Like with Niebla in San Diego and Webb in San Francisco, Snell has found his people in Los Angeles. They're in entirely different corners of the organization, from Clayton Kershaw in the clubhouse to Sandy Koufax in the Hall of Famer's visits with the team to the pitching philosophers in the coaches' room to Andrew Friedman, who drafted Snell in Tampa Bay, in the front office. They have imbued Snell with confidence, told him to be exactly who he is, which is one of the best pitchers on the planet.
"I can throw the ball wherever I want, and I know I can," Snell said. "That's another thing about being a Dodger. Everything's highlighted, everyone's watching. So if you're going to say it, back it up, prove it. And I love that. I'm good with that."
His first real test came in the Dodgers' postseason opener against the Cincinnati Reds, when he got the ball ahead of Yamamoto, Tyler Glasnow and Shohei Ohtani. Snell cruised through six shutout innings on 70 pitches. He came out for the top of the seventh figuring Cincinnati would change its approach, so he planned to alter his as well. That was a mistake. The Reds tagged him for a pair of runs. Which happens to be the only ones he has allowed this October. He limited the Phillies to one hit over six shutout innings in Game 2 of the NLCS. And then came the Milwaukee gem, the "God Bless America" game, a far cry from getting hooked at 73 pitches in the game that allowed the Dodgers to win their first World Series in 32 years.
"That was five years ago. We lost, and who knows what would've happened if I kept going? No one knows," Snell said. "We have ideas. Yeah, I'm confident, but we don't know. It's a guess because it didn't happen. I'm going to keep learning, getting better and now I have opportunities here to really dominate and showcase the kind of pitcher I am.
"I've got a lot to prove to myself. I always tell people close to me before I pitch what it means, what they mean to me. It's just when I go out there, that's what I pitch for."
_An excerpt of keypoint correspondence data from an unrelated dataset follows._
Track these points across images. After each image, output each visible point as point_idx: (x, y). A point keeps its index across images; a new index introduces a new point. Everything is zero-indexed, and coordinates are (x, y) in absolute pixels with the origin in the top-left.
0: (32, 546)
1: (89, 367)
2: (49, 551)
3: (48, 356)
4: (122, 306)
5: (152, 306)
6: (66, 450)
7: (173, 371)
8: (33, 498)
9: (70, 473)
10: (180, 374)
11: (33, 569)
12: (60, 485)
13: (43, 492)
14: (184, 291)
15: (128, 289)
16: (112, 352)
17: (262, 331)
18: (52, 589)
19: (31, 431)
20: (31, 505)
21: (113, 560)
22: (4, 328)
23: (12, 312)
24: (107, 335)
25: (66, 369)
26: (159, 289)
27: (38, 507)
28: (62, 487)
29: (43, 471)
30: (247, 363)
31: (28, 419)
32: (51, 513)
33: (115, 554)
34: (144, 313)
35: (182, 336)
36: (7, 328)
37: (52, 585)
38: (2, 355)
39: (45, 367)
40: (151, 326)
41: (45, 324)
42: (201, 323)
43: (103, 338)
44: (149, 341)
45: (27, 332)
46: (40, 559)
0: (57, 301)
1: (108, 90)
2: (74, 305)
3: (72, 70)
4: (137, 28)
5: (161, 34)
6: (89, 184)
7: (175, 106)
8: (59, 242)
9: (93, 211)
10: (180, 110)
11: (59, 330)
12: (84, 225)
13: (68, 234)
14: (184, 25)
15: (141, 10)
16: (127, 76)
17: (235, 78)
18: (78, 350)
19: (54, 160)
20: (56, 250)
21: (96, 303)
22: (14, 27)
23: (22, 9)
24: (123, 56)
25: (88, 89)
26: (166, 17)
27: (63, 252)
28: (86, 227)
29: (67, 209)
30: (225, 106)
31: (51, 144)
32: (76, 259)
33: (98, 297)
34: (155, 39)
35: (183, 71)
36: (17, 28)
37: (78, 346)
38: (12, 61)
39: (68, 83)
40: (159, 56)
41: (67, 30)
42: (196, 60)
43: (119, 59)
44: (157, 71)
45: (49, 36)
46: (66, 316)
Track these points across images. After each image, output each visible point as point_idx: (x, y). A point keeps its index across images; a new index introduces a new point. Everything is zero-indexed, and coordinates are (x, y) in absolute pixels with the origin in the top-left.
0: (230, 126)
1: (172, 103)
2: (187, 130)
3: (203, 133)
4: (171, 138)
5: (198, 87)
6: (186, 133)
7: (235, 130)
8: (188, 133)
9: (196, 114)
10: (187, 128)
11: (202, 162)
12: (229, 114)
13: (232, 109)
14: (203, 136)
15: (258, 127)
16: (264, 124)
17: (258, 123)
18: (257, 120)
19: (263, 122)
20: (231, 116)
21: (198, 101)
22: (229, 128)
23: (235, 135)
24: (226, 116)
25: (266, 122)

It's for his wife, Haeley, and their two baby boys. It's for his dad, who was a minor league pitcher, and for his brothers, and for the rest of his family and friends, and for the travel ball organization, Zilla National, that Snell spends countless hours organizing, scouring the country for the best youth players, including Taz Tulowitzki, the son of five-time All-Star Troy Tulowitzki.
At the end of the day, though, it's for himself. And that's not selfish of Snell. It's him growing up and recognizing that scraping every last whit of talent from oneself takes as much strength mentally as it does physically, the grind of baseball as unrelenting and the letdowns as pervasive as they are.
It has taken 10 years for Snell to find himself and an organization willing to commit to that. And what it has brought out in him is the Blue Jays' problem Friday.
"They want me to be the best version of me," Snell said. "They'll do anything to help me be that. The conversations we have about greatness -- and being around Kershaw and Sandy and guys that have done it and want you to learn and grow -- I never want to get to a place where I feel like I've maxed out or this is the best I can be. I want to learn. I want to evolve."